Activity
Update the text read from all three items, replacing every "AUDNZD" with "AUD/NZD" and leaving everything else unchanged. Omit the pictures from your answer.
-------- Material to process --------
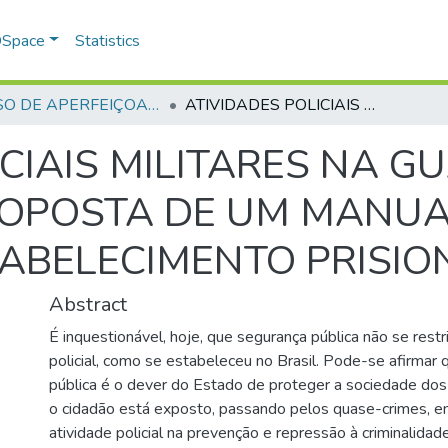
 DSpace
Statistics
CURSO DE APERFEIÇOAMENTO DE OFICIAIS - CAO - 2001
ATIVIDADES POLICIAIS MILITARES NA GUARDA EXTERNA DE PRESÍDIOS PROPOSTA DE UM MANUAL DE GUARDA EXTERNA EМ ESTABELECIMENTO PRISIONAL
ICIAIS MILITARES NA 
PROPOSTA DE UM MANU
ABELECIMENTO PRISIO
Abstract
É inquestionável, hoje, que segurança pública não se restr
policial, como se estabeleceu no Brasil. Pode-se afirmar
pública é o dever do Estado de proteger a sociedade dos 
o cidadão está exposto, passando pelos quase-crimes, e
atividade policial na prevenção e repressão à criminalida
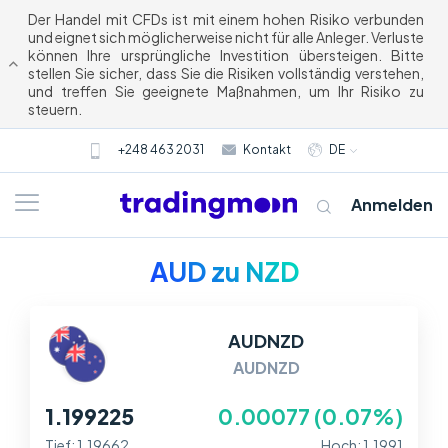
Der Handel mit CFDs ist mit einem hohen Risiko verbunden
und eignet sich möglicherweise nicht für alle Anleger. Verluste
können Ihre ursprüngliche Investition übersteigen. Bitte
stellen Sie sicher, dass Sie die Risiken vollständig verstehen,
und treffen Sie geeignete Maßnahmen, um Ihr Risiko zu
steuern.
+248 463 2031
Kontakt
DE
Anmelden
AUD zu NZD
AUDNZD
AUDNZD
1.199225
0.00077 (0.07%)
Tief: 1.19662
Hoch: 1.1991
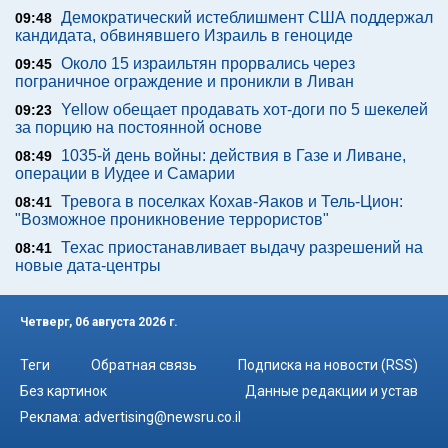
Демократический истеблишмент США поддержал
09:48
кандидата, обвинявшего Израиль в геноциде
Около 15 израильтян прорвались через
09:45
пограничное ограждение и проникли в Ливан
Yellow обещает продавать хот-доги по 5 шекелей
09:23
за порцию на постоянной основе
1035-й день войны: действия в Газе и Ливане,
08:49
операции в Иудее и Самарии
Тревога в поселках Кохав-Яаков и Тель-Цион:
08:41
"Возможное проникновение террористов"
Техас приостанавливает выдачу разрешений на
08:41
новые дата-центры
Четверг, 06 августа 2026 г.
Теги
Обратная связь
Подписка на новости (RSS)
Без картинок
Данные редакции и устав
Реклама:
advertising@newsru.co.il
--------
Reply
 DSpace
Statistics
CURSO DE APERFEIÇOAMENTO DE OFICIAIS - CAO - 2001
ATIVIDADES POLICIAIS MILITARES NA GUARDA EXTERNA DE PRESÍDIOS PROPOSTA DE UM MANUAL DE GUARDA EXTERNA EМ ESTABELECIMENTO PRISIONAL
ICIAIS MILITARES NA 
PROPOSTA DE UM MANU
ABELECIMENTO PRISIO
Abstract
É inquestionável, hoje, que segurança pública não se restr
policial, como se estabeleceu no Brasil. Pode-se afirmar
pública é o dever do Estado de proteger a sociedade dos 
o cidadão está exposto, passando pelos quase-crimes, e
atividade policial na prevenção e repressão à criminalida
Der Handel mit CFDs ist mit einem hohen Risiko verbunden
und eignet sich möglicherweise nicht für alle Anleger. Verluste
können Ihre ursprüngliche Investition übersteigen. Bitte
stellen Sie sicher, dass Sie die Risiken vollständig verstehen,
und treffen Sie geeignete Maßnahmen, um Ihr Risiko zu
steuern.
+248 463 2031
Kontakt
DE
Anmelden
AUD zu NZD
AUD/NZD
AUD/NZD
1.199225
0.00077 (0.07%)
Tief: 1.19662
Hoch: 1.1991
Демократический истеблишмент США поддержал
09:48
кандидата, обвинявшего Израиль в геноциде
Около 15 израильтян прорвались через
09:45
пограничное ограждение и проникли в Ливан
Yellow обещает продавать хот-доги по 5 шекелей
09:23
за порцию на постоянной основе
1035-й день войны: действия в Газе и Ливане,
08:49
операции в Иудее и Самарии
Тревога в поселках Кохав-Яаков и Тель-Цион:
08:41
"Возможное проникновение террористов"
Техас приостанавливает выдачу разрешений на
08:41
новые дата-центры
Четверг, 06 августа 2026 г.
Теги
Обратная связь
Подписка на новости (RSS)
Без картинок
Данные редакции и устав
Реклама:
advertising@newsru.co.il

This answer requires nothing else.